**TEKS YANG DITAMPILKAN:**
□ □ □ □ □ □ □
KH Wahid Hasyim tetap pada pendiriannya, menurut beliau negara tetap perlu melayani masyarakat mengenai persoalan-persoalan agama. Kendati pun fungsi-fungsi Kemenag dapat dilakukan kementerian lain, KH Wahid Hasyim mengingatkan jika pembubaran itu terjadi akan menyinggung perasaan umat Islam. Karena dalam perjalanan pembentukannya pada tahun 1946, kementrian ini ada untuk menjawab keinginan banyak umat muslim untuk ada satu departemen yang dapat mengkoordinir persoalan-persoalan agama.

Ada 3 tipologi masyarakat yang memiliki persepsi soal Kemenag yang disinggung oleh KH Wahid Hasyim dalam pidatonya pada Konperensi antara Kementerian Agama dan Pengurus-pengurus Besar Organisasi Islam Non-Politik, pada November 1951, yaitu,6

Kelompok pertama, mereka yang tidak senang atas Kemenag karena dianggap akan mengganggu prinsip-prinsip mereka sendiri. Kelompok pertama ini ialah mereka yang tidak memiliki semangat keagamaan atau sekuler.

Kelompok Kedua, mereka yang antusias menyambut kementerian ini, dan cenderung menyandarkan harapan yang tinggi. Kelompok ini adalah umat Islam umumnya yang menjadi mayoritas penduduk.
□ □ □ □ □ □ □
(Catatan dari sebuah dataset)
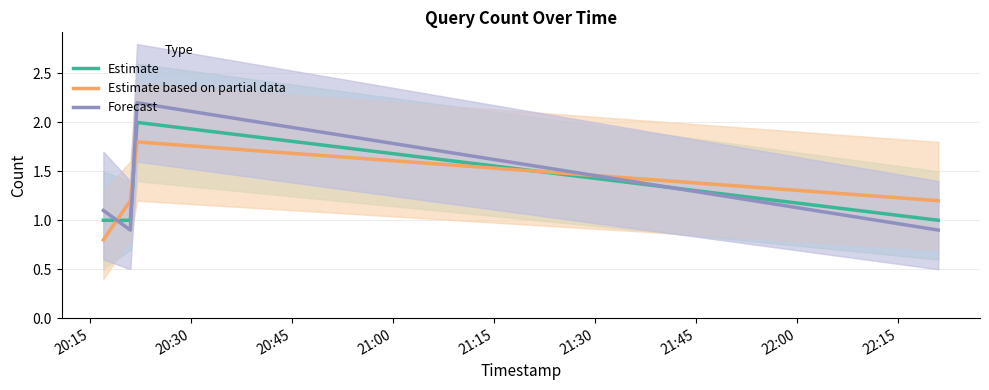

After their last crossing, which series has the higher values: Estimate or Estimate based on partial data?

Estimate based on partial data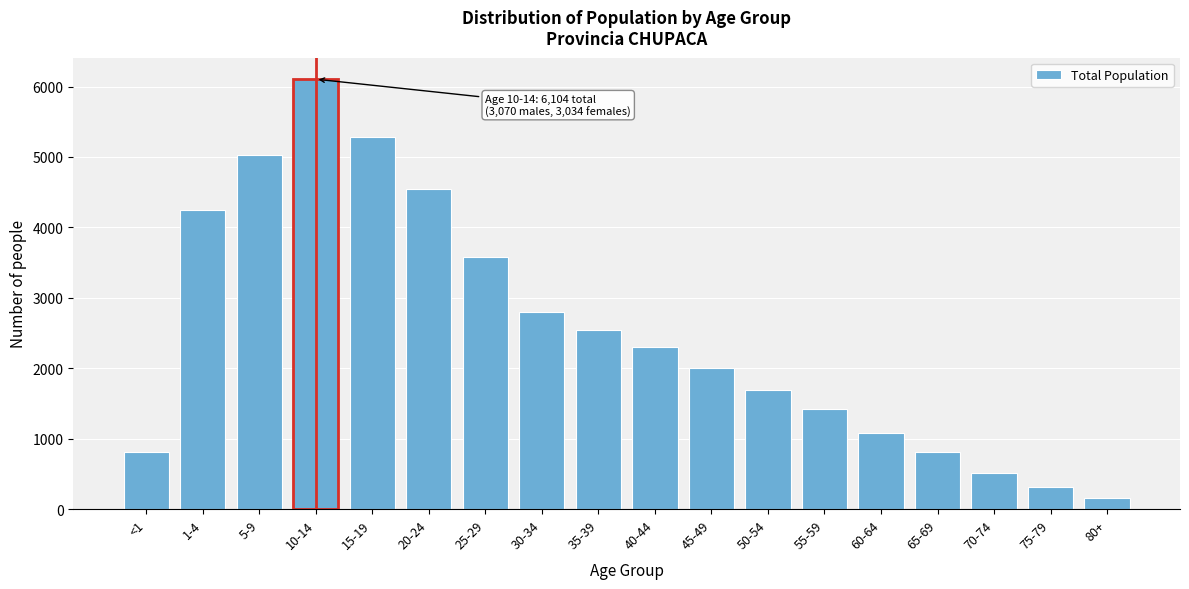

Between 75-79 and 45-49, which is larger?

45-49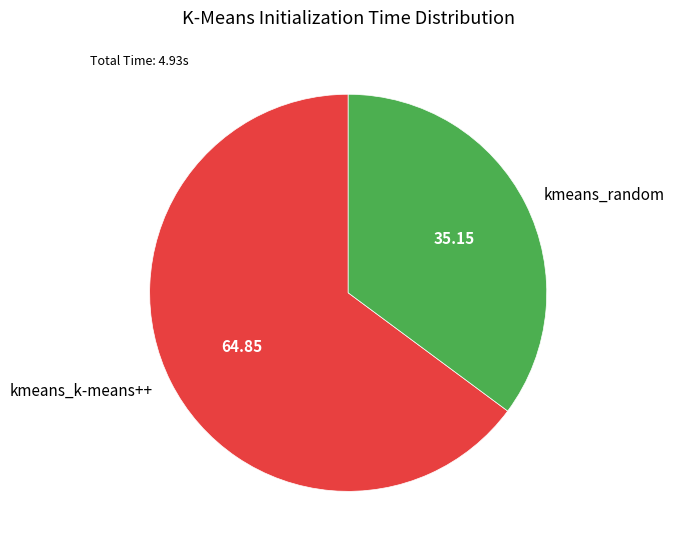

What is the largest slice in the pie chart?

kmeans_k-means++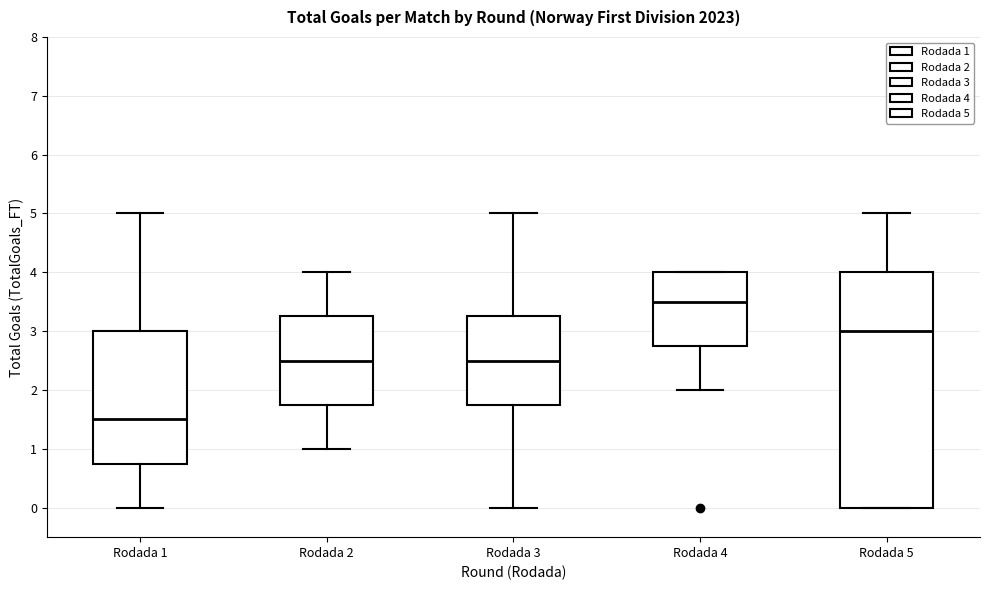

Reading left to right, read every box against the y-axis: the position of its median line, the range the box covers, and the ends of its whiskers. The values are not printed on the chart, so give them approximately, as read against the axis.

Rodada 1: median 1.5, box 0.8 to 3.0, whiskers 0.0 to 5.0
Rodada 2: median 2.5, box 1.8 to 3.3, whiskers 1.0 to 4.0
Rodada 3: median 2.5, box 1.8 to 3.3, whiskers 0.0 to 5.0
Rodada 4: median 3.5, box 2.8 to 4.0, whiskers 2.0 to 4.0
Rodada 5: median 3.0, box 0.0 to 4.0, whiskers 0.0 to 5.0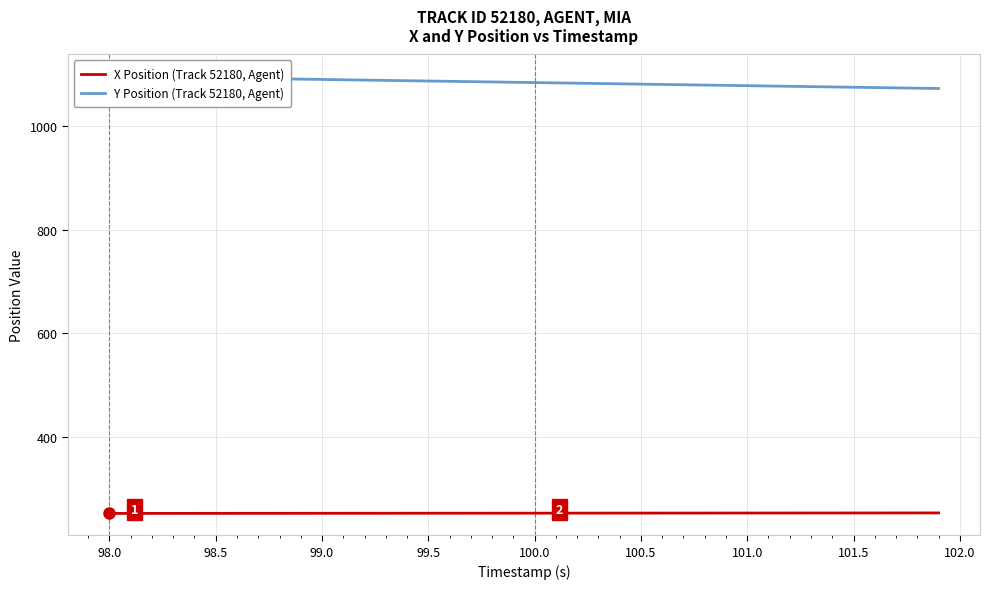

What is the difference between the second highest and minimum values in the X Position (Track 52180, Agent) series?

0.9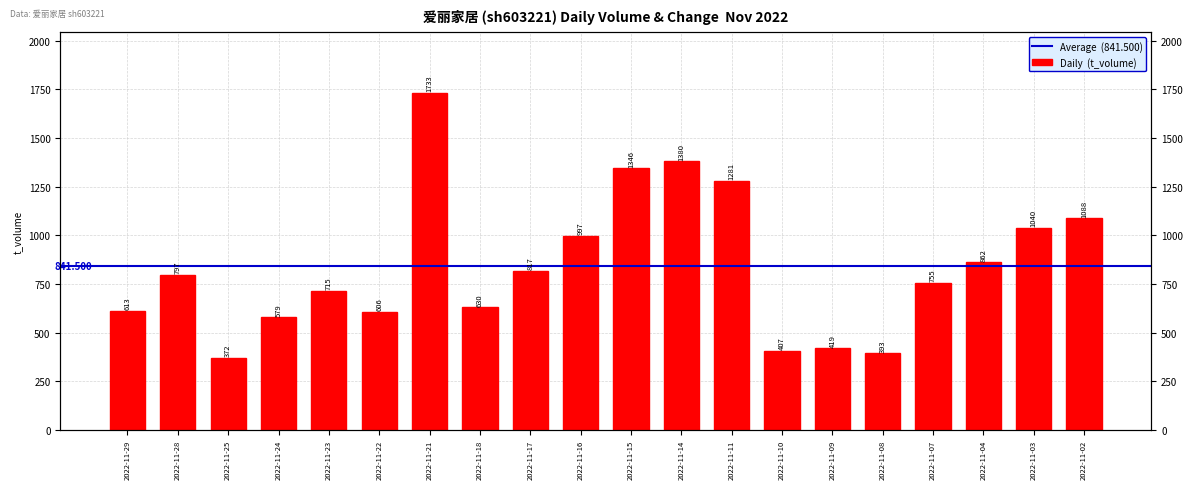

Reading left to right, extract all data points from this chart.

613	797	372	579	715	606	1733	630	817	997	1346	1380	1281	407	419	393	755	862	1040	1088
□ □ □ □ □ □ □
**RINCIAN TUGAS:**
1) Tulis ulang dengan lebih ringkas paragraf teks tentang Kementerian Agama yang diawali "KH Wahid Hasyim tetap pada pendiriannya", dengan fakta utamanya tetap dipertahankan.
2) Teruskan bagian berikutnya dari teks tentang Kementerian Agama, dimulai setelah kalimat terakhir yang ditampilkan.
Daftar tersebut merupakan bahan tersendiri yang terpisah dari teks.

**JAWABAN TUGAS:**
1) KH Wahid Hasyim berpendapat negara tetap perlu melayani masyarakat dalam urusan agama. Meskipun fungsi Kemenag bisa dijalankan kementerian lain, ia mengingatkan bahwa pembubarannya akan menyinggung perasaan umat Islam. Kementerian yang dibentuk pada 1946 ini lahir dari keinginan banyak umat muslim akan satu departemen yang mengoordinasi urusan agama.

2)
Kelompok Ketiga, mereka yang menyambut baik tapi dengan sikap khawatir bahwa kementerian ini akan mengganggu mereka. Kelompok ini datang dari kalangan agama minoritas.

Dalam buku Deliar Noer, “Partai Islam di Pentas Nasional”, sang Kiai berpendapat adalah suatu yang wajar bila Kemenag memberi perhatian yang lebih pada umat muslim yang berdasarkan fakta bahwa umat Islam merupakan mayoritas, yang tentu perlu perhatian ekstra untuk merawat komunitas yang besar. Itu dilakukan bukan karena diskriminasi namun karena jumlah umat Islam yang besar. Pendapat itu keluarkan untuk menjawab keberatan kalangan non-muslim atas Kemenag yang mereka pikir lebih banyak mengurusi umat Islam.

Kemudian apa yang dilakukan KH Wahid Hasyim dapat membungkam orang-orang yang mengeritik kementerian ini hingga kementerian ini tetap bertahan, bahkan sampai batas-batas tertentu beliau dapat meyakinkan kalangan non-muslim untuk tidak perlu khawatir terhadap keberadaanya. B.J Bolland dalam salah satu bukunya menegaskan, “Wahid Hasyim-lah yang mengorganisasi Kementerian Agama sehingga menjadi penting dan meninggalkan jejaknya di situ.”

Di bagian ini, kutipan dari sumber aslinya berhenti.